══ TEXT PASSAGE

While scratching and poking around in new and old resources to try to piece together something of the development of scholarly views on the existence of pre-Christian interpretations of the “suffering servant” I came across a reference to a 1940s work that seemed in some respects as relevant today as way back then, at least apart from a few oddities such as Manson’s appreciation of “the Oriental memory”.
I have changed the layout of the section that first caught my eye and for the benefit of readers who are dashing through with no time to read every word I have highlighted key passages that struck me as refreshingly self-aware and honest. What I think would be a useful follow up exercise would be to take each key assumption and pause to reflect on how we might reasonably expect each one to appear in the evidence, both of Gospels and Epistles. One example: Manson speaks of the acknowledgment of persons with special gifts such as prophecy. One wonders if one could expect to read of anyone at any time with a particularly special gift of having seen and heard Jesus in the flesh. One wonders, too, what might be the result if we combined some of the assumptions and try to think through where those combinations might lead. For example, we have the deep reverence for the memory of Jesus in the flesh but we also have a willingness to find his life in the Old Testament. How likely is it that such communities would have allowed OT passages to have trumped what they knew of Jesus in real life? Would not the latter be the guide and moderator of the former? (I recall my own time in a religious cult where we found our leader in prophetic passages of the Bible. We always found ways to identify relevant biblical passages in the light of what we knew of our leader. Never the other way around.

════

SHORT TASK 1:
In the text about Manson's 1940s work, what special gift does Manson give as an example of one for which persons were acknowledged?
SHORT TASK 2:
Pick up the text about Manson's 1940s work after its last sentence and continue it.

══ DATA PROVIDED

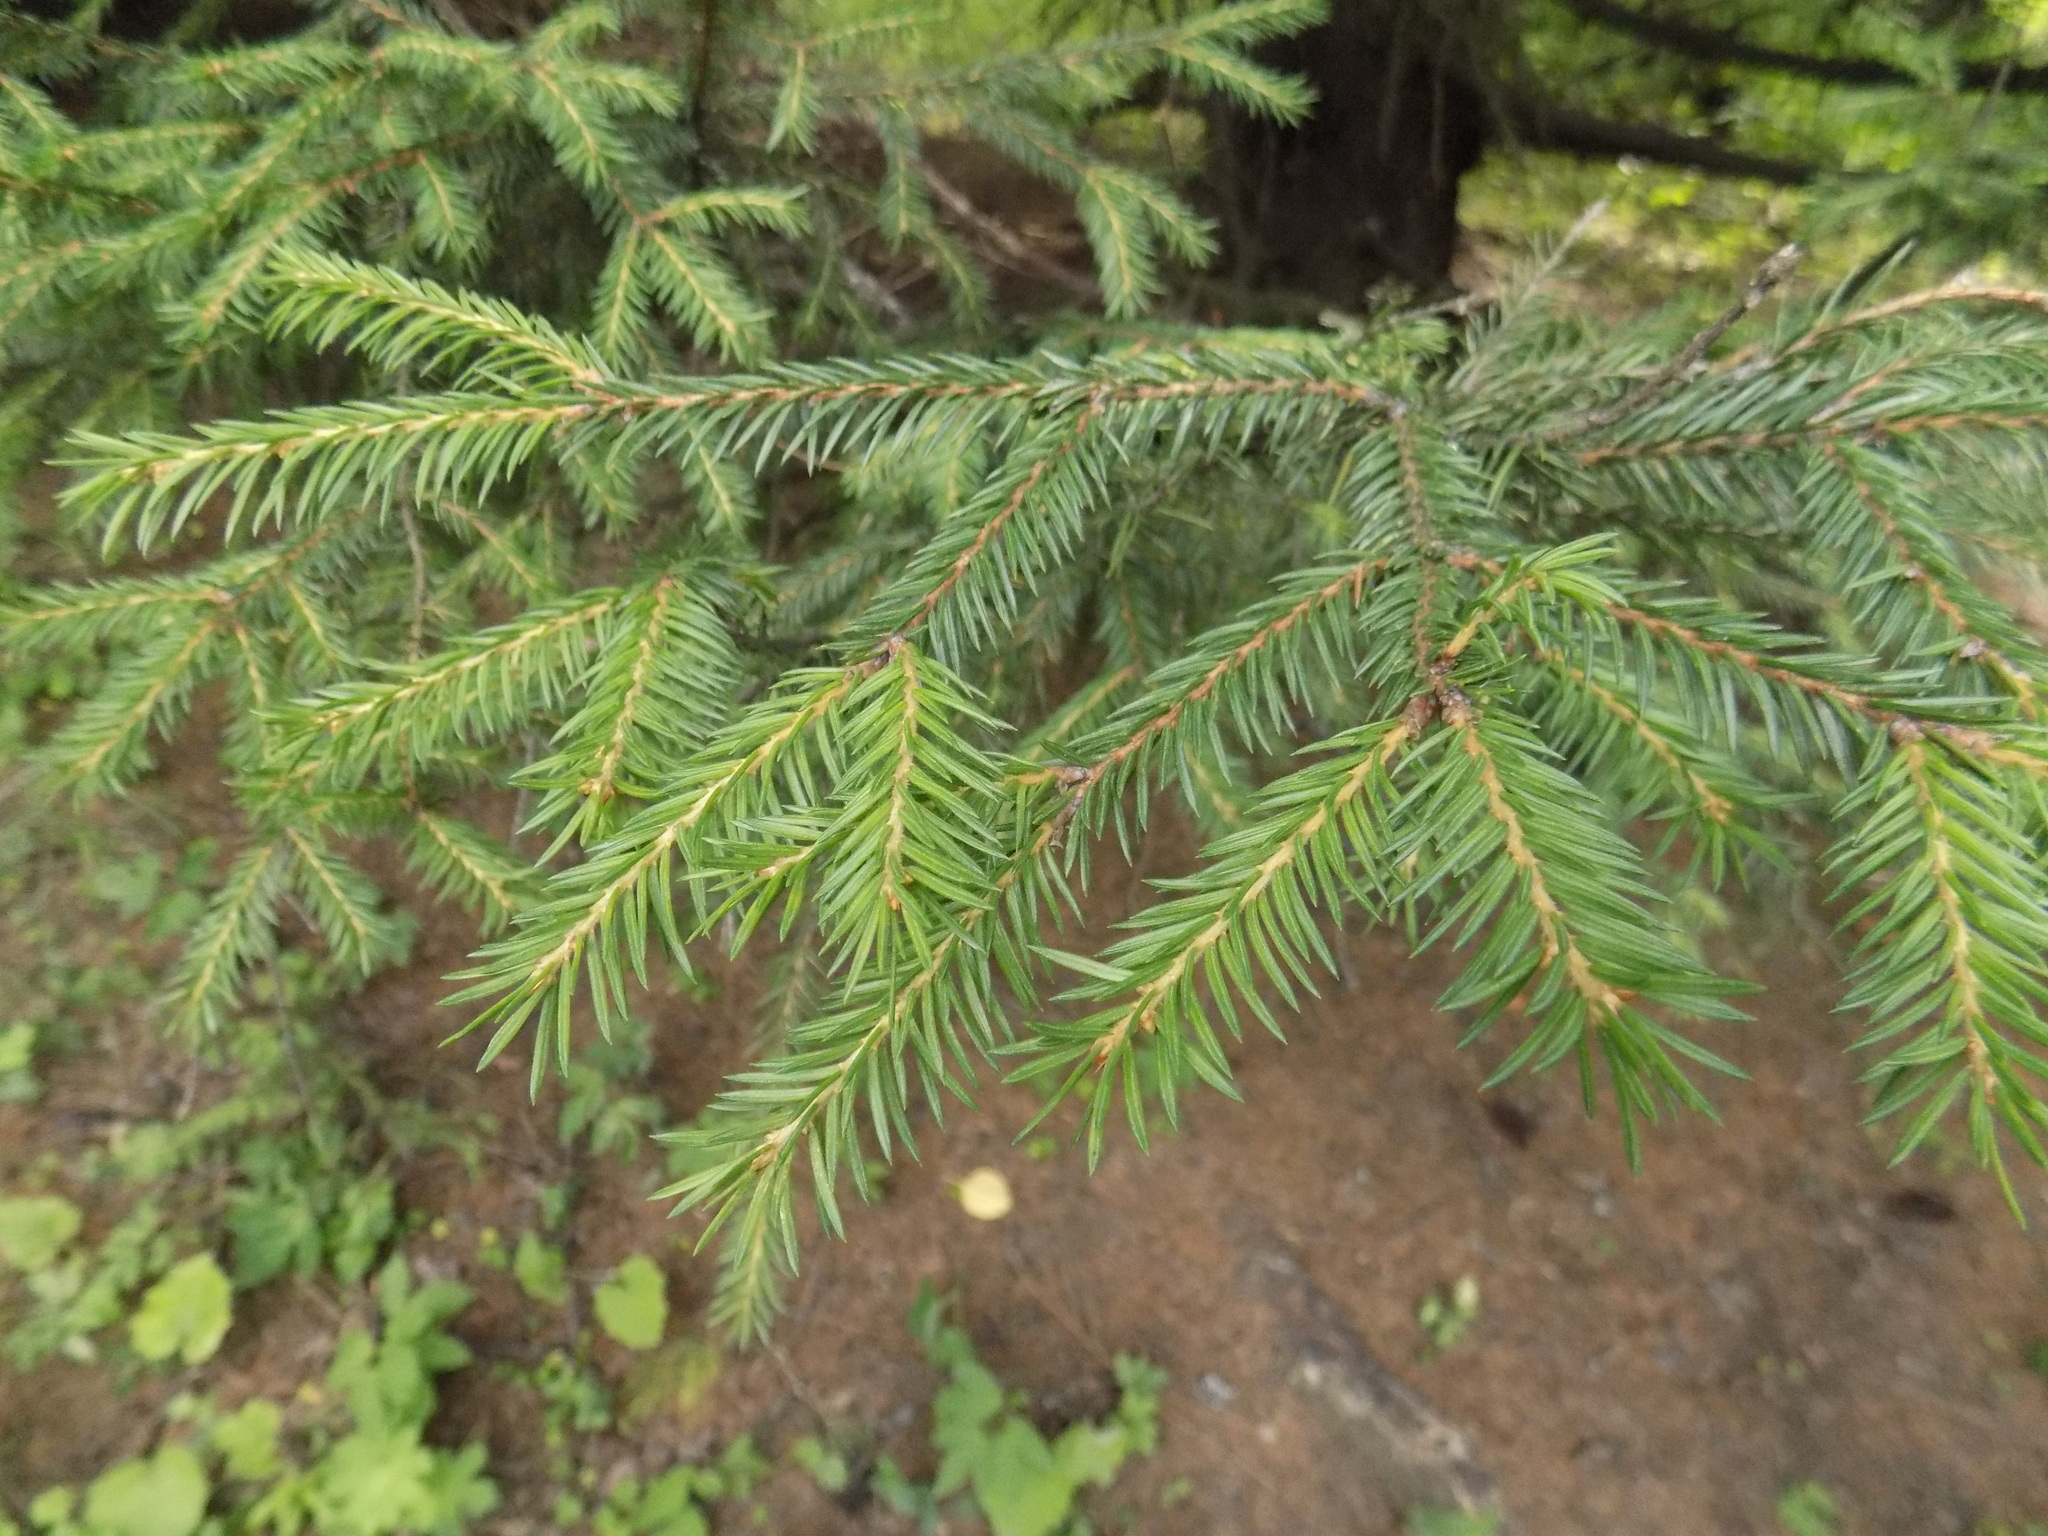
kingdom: Plantae
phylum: Tracheophyta
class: Pinopsida
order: Pinales
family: Pinaceae
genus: Picea
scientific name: Picea obovata
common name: Siberian spruce
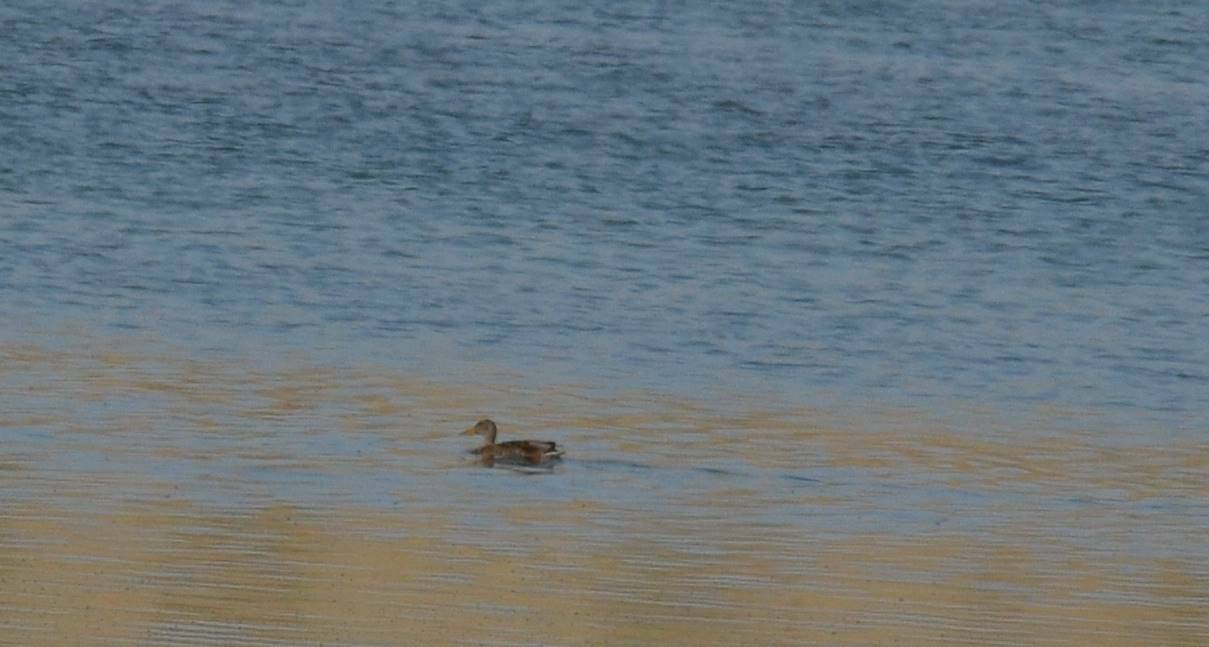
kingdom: Animalia
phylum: Chordata
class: Aves
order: Anseriformes
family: Anatidae
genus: Anas
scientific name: Anas platyrhynchos
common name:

════

EXERCISE RESULT 1:
Prophecy.

EXERCISE RESULT 2:
Anyway, here ’tis:
THE EARLY ORAL TRADITION IN THE CHRISTIAN COMMUNITY
What was the character of the early oral tradition? To what extent did it embody, to what extent has it refracted the historical lineaments of Jesus of Nazareth? We assume, to begin with, that such a tradition existed, that certain sayings of Jesus and certain stories reporting acts or incidents in his life were current in the Church from the earliest days, together with some summary of the Passion history. This, indeed, cannot be taken absolutely for granted, since the modern school of Form-Criticism makes a point of denying it, though on grounds which seem to the present writer neither adequate nor in accordance with probability. According to Form-Criticism the tradition incorporated in our Gospels is, for the most part, a late product, and a product of the Church’s mind at that, which came into existence at a time when an objective record of the history of Jesus was no longer possible. Its contents represent a distillation from the life of the Church, from its preaching, its debates with Jewish opponents, its ethic, its catechetical activities, its theology, and its cultus. Its Messianic categories are an attempt, necessarily inadequate, to state in terms comprehensible to itself the essential mystery of the personality of Jesus, and are not to be ascribed to him. For the moment, however, we assume that something like an objective tradition of words and acts of Jesus was in existence from the first days, and ask what would be the fortunes of such a tradition at a time when, not yet committed to a fixed form in writing, its contents formed part of the instruction given by apostles and other missionaries in an age of expanding activity and of intense spiritual and intellectual awakening. Obviously the answer to the question how far the tradition has preserved, how far it has refracted the image of Jesus of Nazareth will depend to some extent on the laws governing the transmission of the material in the practical service of the community during this period.
Here, as stabilizing factors making for the preservation of the objective character of whatever real tradition existed, we shall recognize,
on the one hand, the reverence which the first community would feel for the words and institutions of Jesus or what were reported to it as such, and,
on the other hand, the remarkable tenacity of the Oriental memory.
To these two principles may be added the presence in the community of eyewitnesses and others who claimed to speak from personal knowledge of the words and deeds of Jesus.
All these factors would make for a maximum accuracy and fidelity wherever it was a question of simply transmitting things which had been “received.”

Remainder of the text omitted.